Many problems can be fixed by finetuning an LLM or training your own language model from scratch instead of using an API. In our previous newsletter, we compared the two and talked about the economics of choosing one over the other. Using an API has a low barrier to entry and is a good way to build an MVP without investing in a team of engineers and data scientists. However, as your product attracts more users and grows in complexity, it is better to finetune and train your own model.
Another challenge of deploying language models in production is developing effective prompts. Here are some guidelines you should follow:
If you need to process a large amount of data, and your users might ask multiple questions about that data, you need to use a vector database. The deployment pattern for this is that you create an embedding over the data, and then instead of querying the API, you can query the embedding to get good answers. Vector databases can be used to store and query embeddings quickly. There are many vector databases. Chroma is one that integrates well with LangChain. By not querying the LLM API, you reduce your costs and decrease latency.
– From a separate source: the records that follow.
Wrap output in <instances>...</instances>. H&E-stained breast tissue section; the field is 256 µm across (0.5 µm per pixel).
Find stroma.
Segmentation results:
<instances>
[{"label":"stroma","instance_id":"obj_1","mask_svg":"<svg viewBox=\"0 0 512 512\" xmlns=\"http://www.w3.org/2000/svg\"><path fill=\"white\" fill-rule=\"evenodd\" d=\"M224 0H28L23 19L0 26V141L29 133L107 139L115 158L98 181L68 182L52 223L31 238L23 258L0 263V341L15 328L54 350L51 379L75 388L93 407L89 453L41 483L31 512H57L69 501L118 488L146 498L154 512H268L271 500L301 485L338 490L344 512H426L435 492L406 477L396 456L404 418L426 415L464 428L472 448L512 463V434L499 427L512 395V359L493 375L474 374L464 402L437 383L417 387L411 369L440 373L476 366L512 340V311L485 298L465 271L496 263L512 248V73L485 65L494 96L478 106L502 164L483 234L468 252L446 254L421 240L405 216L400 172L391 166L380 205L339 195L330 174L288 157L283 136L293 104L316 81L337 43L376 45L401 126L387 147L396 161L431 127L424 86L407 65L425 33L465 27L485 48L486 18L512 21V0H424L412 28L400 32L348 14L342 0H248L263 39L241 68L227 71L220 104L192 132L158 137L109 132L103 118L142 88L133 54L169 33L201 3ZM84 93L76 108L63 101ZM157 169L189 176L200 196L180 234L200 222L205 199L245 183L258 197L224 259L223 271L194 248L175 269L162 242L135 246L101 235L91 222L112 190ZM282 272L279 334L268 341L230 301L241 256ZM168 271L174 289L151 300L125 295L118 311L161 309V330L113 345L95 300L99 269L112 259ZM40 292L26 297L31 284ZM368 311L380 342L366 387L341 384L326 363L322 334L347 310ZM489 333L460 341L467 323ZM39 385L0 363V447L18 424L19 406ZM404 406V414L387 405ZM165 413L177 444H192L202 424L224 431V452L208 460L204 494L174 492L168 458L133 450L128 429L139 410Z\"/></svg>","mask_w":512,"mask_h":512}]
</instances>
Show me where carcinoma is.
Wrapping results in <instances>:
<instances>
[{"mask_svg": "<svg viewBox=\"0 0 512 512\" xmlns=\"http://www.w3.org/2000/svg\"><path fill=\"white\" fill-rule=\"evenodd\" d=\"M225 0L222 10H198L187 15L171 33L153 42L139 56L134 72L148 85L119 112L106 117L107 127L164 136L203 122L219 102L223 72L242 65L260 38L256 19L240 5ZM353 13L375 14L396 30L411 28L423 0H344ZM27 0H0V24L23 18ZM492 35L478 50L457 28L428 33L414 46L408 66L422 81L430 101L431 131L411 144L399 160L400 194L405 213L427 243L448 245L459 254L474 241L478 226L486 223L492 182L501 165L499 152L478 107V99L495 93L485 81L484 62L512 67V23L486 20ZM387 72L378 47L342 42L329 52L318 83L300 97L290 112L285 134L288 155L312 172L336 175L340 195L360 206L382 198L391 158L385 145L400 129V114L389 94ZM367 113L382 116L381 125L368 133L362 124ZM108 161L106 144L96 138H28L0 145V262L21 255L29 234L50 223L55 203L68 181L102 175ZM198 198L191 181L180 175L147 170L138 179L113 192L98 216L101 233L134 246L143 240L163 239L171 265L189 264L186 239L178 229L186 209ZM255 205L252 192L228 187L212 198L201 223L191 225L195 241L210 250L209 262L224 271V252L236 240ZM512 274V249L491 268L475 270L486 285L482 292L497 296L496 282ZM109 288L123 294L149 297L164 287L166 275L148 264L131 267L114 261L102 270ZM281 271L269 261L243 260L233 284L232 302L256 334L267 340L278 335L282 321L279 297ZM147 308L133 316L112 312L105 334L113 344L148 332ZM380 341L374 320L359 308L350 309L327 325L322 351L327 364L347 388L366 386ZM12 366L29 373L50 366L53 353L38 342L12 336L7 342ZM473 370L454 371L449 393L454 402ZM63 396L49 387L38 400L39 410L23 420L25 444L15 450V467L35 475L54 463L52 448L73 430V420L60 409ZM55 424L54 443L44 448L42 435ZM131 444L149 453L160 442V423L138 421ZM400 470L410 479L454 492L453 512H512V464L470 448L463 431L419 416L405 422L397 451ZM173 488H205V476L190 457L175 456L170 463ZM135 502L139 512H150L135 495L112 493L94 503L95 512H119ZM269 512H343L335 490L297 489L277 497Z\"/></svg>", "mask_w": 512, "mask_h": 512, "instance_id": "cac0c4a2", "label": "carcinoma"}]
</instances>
Using really long chains and complex agents is not something I would advise, as they don’t work reliably enough at this point to deploy to production. One way to address errors and malicious outputs is to use a watcher language model to watch the output of another language model. Your watcher language model can also fix and parse responses from the first language model. However, be aware of the increasing costs of this setup. Also, who watches the watcher?
While searching for best practices, I didn’t find much out there. Many of the current best practices released by OpenAI, AI21Labs and others are from last year (they may as well be from the previous decade at the pace this field is moving in, lol) and don’t talk much about production architectures or design patterns for deployment. I hope the community comes up with more of these soon.